Material for this exercise:
- Opening Delimiter -

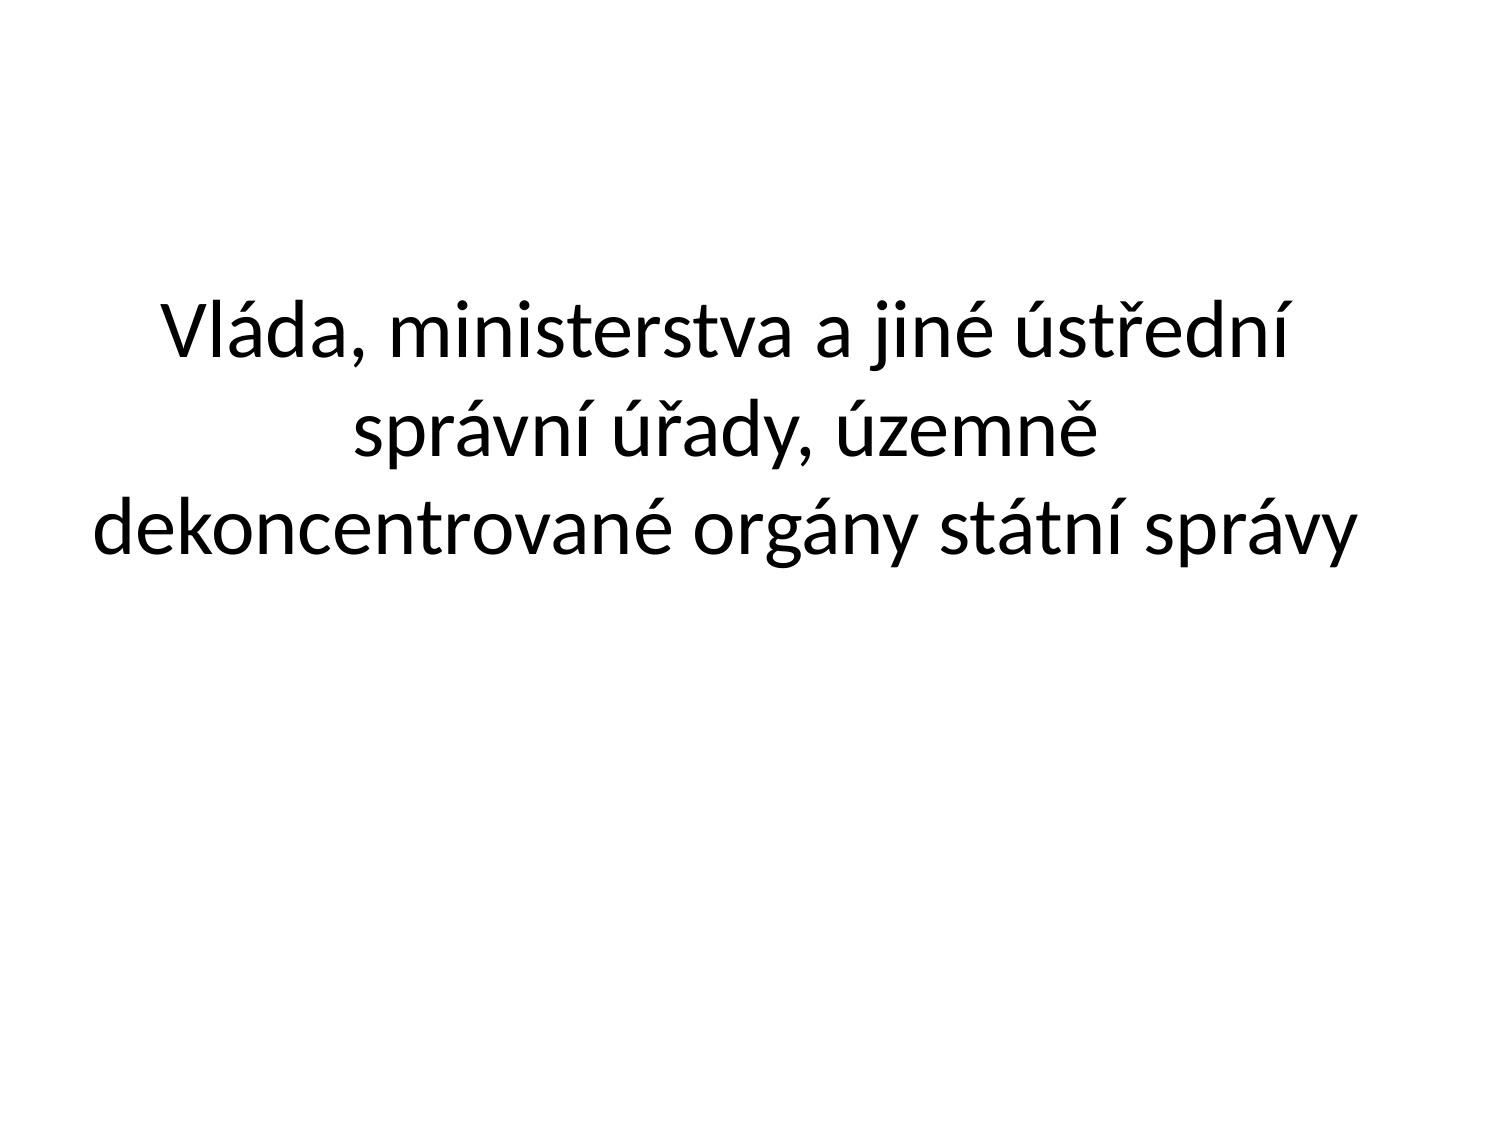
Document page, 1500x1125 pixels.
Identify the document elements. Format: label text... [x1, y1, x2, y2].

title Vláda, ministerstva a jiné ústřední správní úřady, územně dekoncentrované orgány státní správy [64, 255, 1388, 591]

- Closing Delimiter -
- Opening Delimiter -

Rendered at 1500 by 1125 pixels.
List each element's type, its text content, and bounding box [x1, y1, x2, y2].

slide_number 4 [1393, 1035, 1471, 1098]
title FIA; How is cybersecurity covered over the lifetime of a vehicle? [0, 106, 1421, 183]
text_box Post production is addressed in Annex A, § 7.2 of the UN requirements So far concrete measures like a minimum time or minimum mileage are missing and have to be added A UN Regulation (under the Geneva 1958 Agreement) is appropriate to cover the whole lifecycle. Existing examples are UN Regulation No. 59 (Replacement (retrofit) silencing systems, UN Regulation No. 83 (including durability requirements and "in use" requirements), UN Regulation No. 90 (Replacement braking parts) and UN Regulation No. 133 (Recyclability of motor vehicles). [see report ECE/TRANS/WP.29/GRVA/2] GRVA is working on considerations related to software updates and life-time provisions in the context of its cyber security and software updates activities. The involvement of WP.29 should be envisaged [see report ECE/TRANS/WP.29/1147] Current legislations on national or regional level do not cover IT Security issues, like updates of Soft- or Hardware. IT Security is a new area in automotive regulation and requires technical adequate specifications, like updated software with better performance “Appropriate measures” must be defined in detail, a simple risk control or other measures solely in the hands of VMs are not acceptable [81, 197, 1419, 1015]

- Closing Delimiter -
- Opening Delimiter -

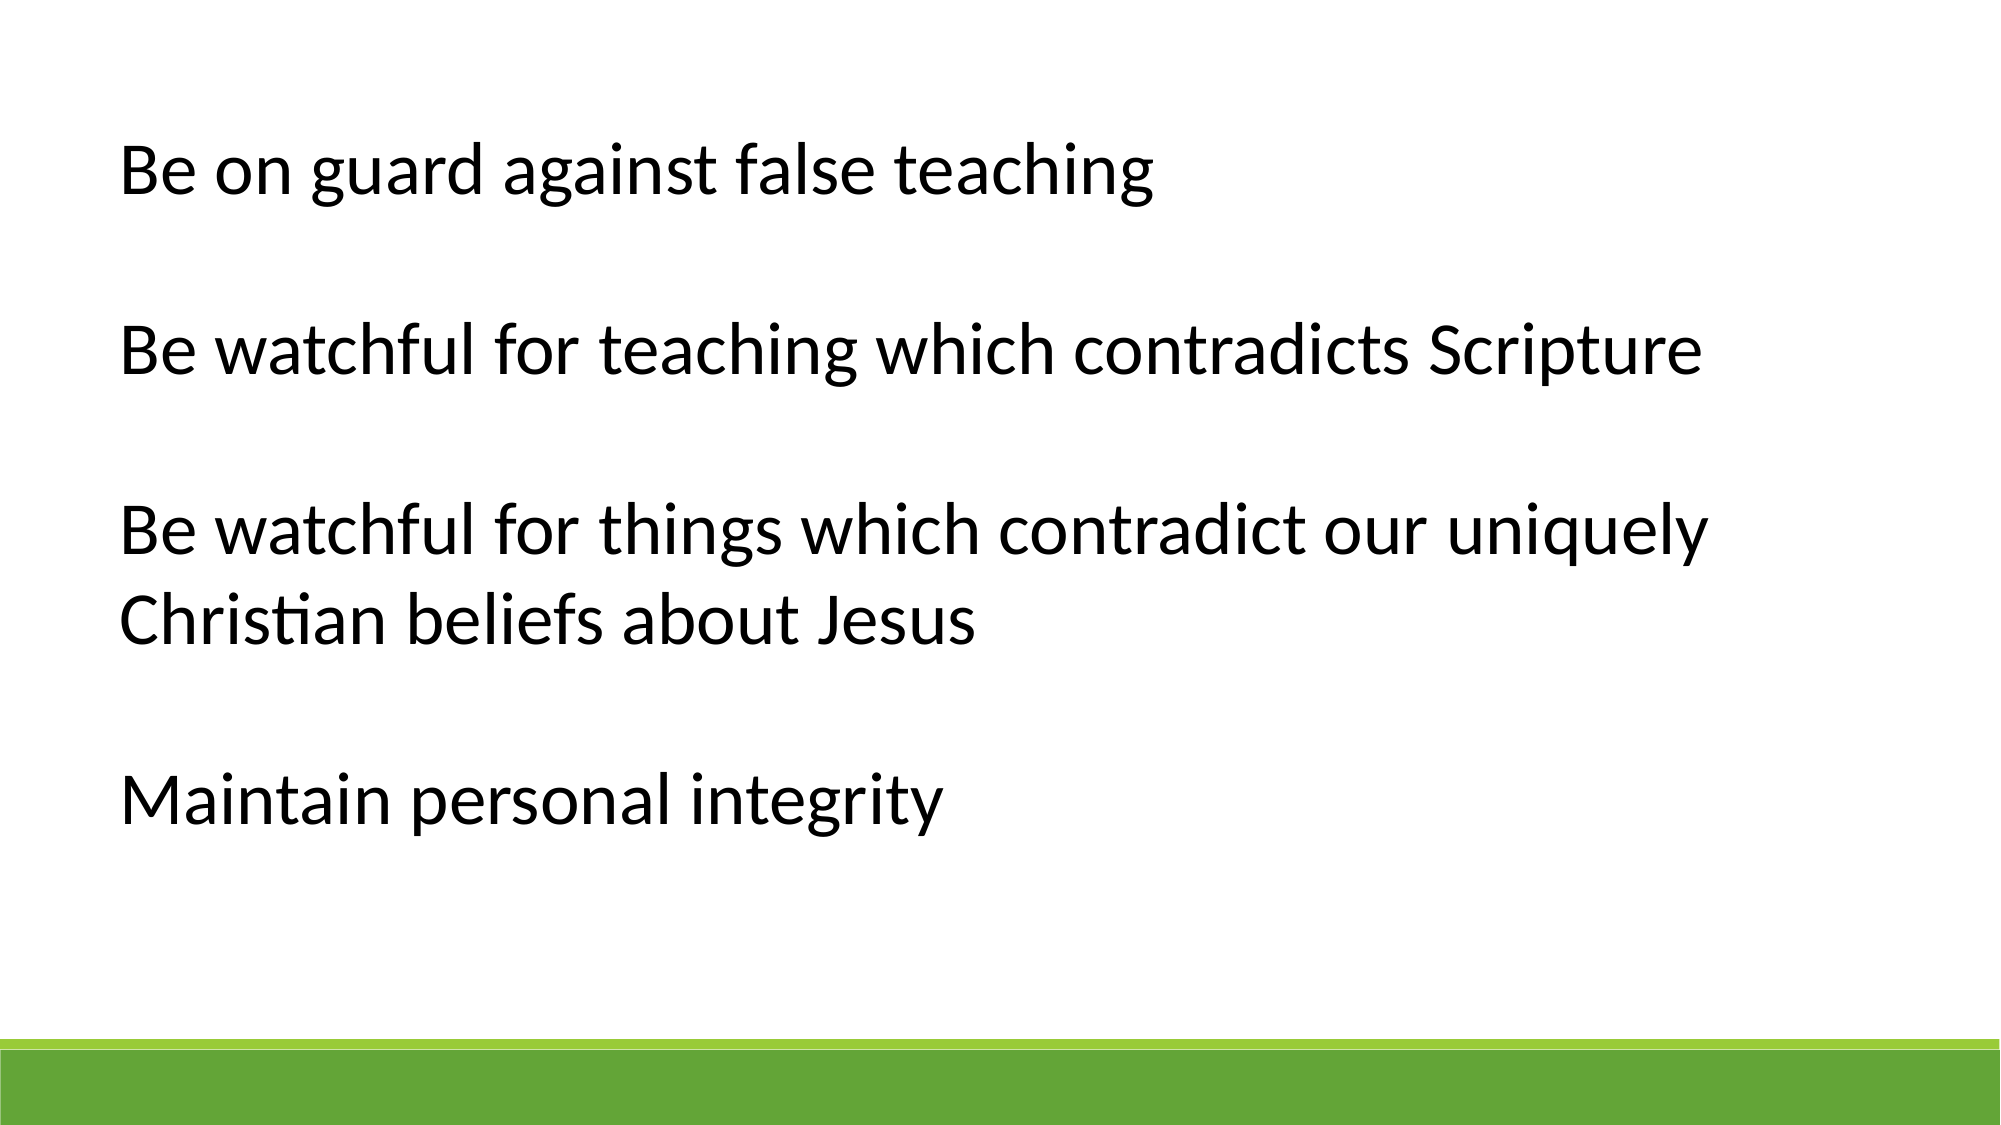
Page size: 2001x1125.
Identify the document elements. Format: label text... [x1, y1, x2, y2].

- Closing Delimiter -

What you are asked to do:
For every line of the records that includes the string "pixels", add one to a tally; the answer is that tally alone.

Response to this exercise:
2